[Collected data]
━━━━━━━━━━━━━━━━
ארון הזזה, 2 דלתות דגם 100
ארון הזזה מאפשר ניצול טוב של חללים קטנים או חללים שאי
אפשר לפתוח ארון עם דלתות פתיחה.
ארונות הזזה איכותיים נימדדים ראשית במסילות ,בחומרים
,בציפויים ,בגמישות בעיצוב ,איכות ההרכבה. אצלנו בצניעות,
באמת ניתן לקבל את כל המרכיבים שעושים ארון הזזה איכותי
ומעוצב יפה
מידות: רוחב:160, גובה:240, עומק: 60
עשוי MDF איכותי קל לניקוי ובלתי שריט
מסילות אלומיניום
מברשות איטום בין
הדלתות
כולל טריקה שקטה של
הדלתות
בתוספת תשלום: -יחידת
━━━━━━━━━━━━━━━━
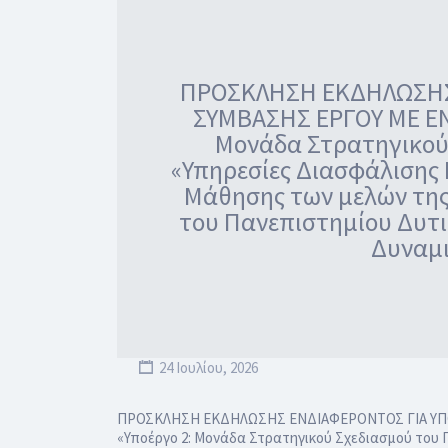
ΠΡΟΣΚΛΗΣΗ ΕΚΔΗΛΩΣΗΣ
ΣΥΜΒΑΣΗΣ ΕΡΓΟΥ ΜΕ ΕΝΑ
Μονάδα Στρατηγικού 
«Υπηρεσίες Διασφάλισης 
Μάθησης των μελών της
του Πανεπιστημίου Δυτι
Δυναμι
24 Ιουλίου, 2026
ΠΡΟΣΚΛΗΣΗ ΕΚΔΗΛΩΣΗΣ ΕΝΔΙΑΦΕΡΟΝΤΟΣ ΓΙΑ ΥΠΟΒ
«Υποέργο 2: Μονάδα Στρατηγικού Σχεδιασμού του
━━━━━━━━━━━━━━━━
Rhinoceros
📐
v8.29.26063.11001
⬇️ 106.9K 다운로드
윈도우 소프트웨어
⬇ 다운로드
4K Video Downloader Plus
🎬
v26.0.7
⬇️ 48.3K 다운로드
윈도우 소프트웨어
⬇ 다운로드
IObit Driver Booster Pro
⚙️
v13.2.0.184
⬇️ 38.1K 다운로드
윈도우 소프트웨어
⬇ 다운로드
━━━━━━━━━━━━━━━━
[What you will do] For every line of the records that includes the string "Στρατηγικού", add one to a tally; the answer is that tally alone.

[Exercise output] 2